In April 2013, I reviewed the book Yellow Star by Jennifer Roy. It tells the story of a Sylvia Perlmutter, a Jewish girl in the Lodz ghetto who was liberated in 1945 when she was 12 years old. Out of a quarter of a million people in the ghetto, only 800 survived, and of those 800, only 12 were children. Sylvia was one of them.
When I read the book in 2013, I wrote this in my review:
The Germans, for reasons I do not understand, took all the children away in the latter years and told their parents they were going to care for them better than they could in the ghetto. However, the children, being of no use to the Germans as workers and only a distraction to the adult Jews, were jammed into cattle cars and taken to death camps like Auschwitz, which was only a few hundred kilometers south from Lodz – where they were killed within hours of arrival.
What bestial people take babies, toddlers, small and older children under 14 away from their parents by force, by the thousands – with the full intent to just kill them? My German ancestors did.
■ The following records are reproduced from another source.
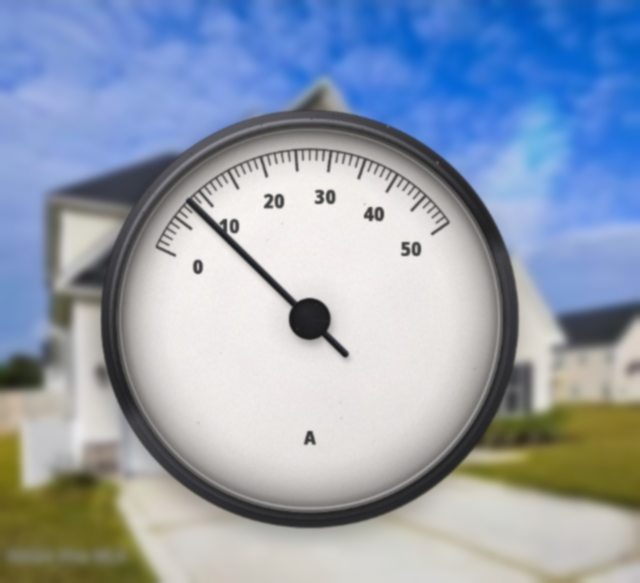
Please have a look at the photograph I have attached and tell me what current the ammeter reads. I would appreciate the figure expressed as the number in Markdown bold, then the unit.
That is **8** A
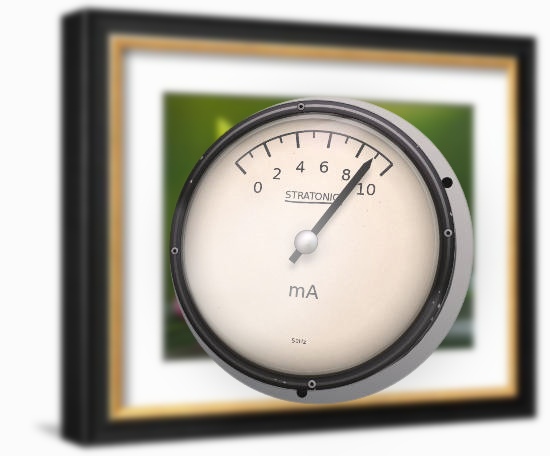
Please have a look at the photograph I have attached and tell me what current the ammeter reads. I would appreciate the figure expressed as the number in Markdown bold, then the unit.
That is **9** mA
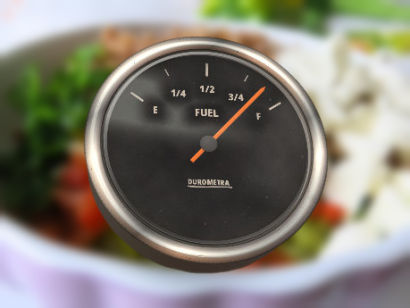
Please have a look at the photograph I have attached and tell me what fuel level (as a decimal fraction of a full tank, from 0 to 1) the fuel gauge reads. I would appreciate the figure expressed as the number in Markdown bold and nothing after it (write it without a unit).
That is **0.875**
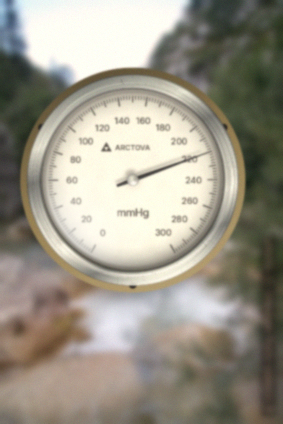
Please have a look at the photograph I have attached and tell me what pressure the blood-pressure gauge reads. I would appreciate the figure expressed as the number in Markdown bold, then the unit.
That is **220** mmHg
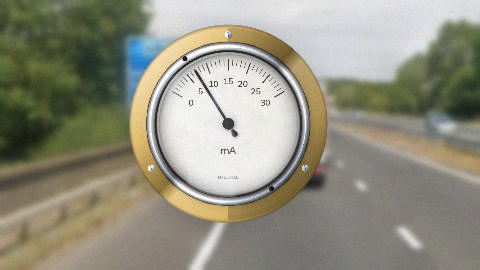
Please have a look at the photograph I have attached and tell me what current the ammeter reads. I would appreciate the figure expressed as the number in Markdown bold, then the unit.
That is **7** mA
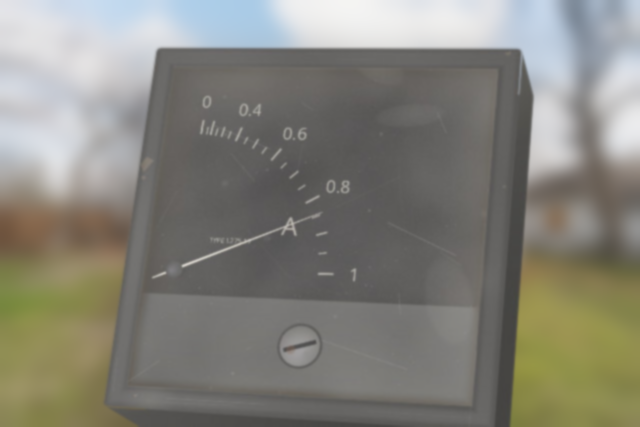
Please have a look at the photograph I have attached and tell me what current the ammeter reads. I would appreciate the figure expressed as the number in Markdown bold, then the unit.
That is **0.85** A
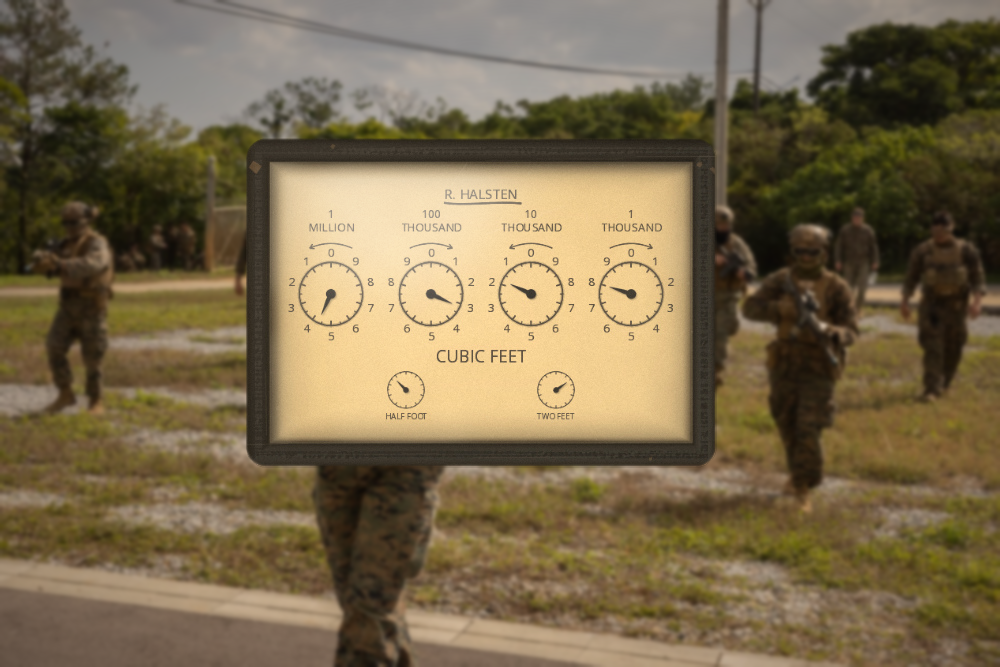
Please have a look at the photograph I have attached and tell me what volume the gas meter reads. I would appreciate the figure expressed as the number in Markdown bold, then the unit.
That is **431800** ft³
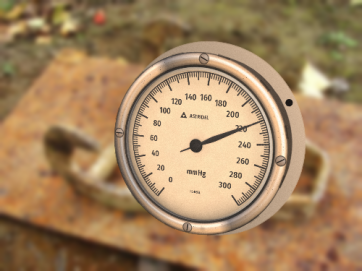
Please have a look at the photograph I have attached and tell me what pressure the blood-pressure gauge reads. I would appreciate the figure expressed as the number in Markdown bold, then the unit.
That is **220** mmHg
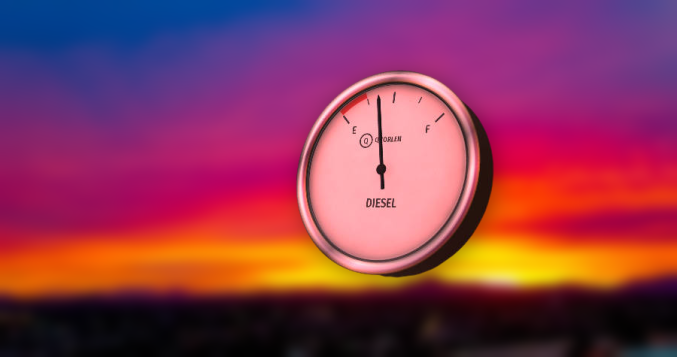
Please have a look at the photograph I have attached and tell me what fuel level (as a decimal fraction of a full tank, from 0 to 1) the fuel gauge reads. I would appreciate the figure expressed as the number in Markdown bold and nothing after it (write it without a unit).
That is **0.375**
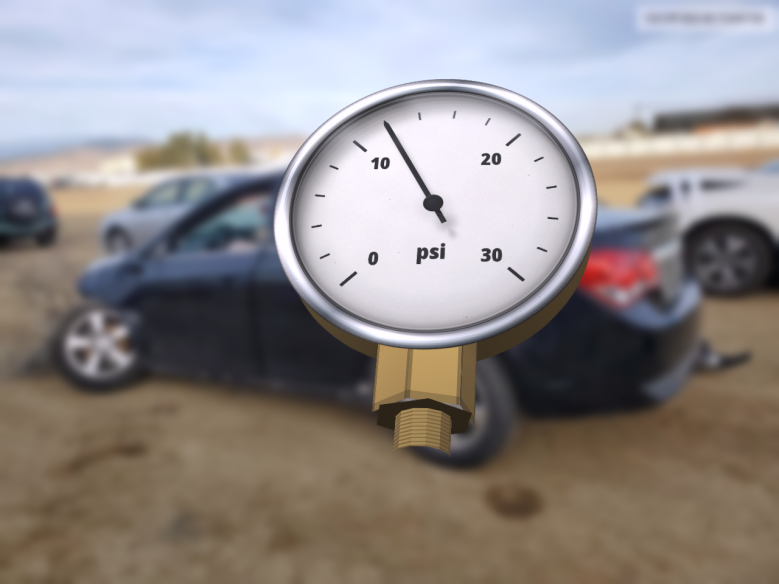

The desperate parents went to extraordinary measures to hide their children. When the soldiers went house to house, they kicked open locked doors and ransacked apartments, looking for children in closets, trunks, under beds, wherever they could possibly be hidden. The agony the parents went through is unimaginable.
The agony for the children – well, you need to read Yellow Star to find out.
The key sentence here is:
What bestial people take babies, toddlers, small and older children under 14 away from their parents by force, by the thousands?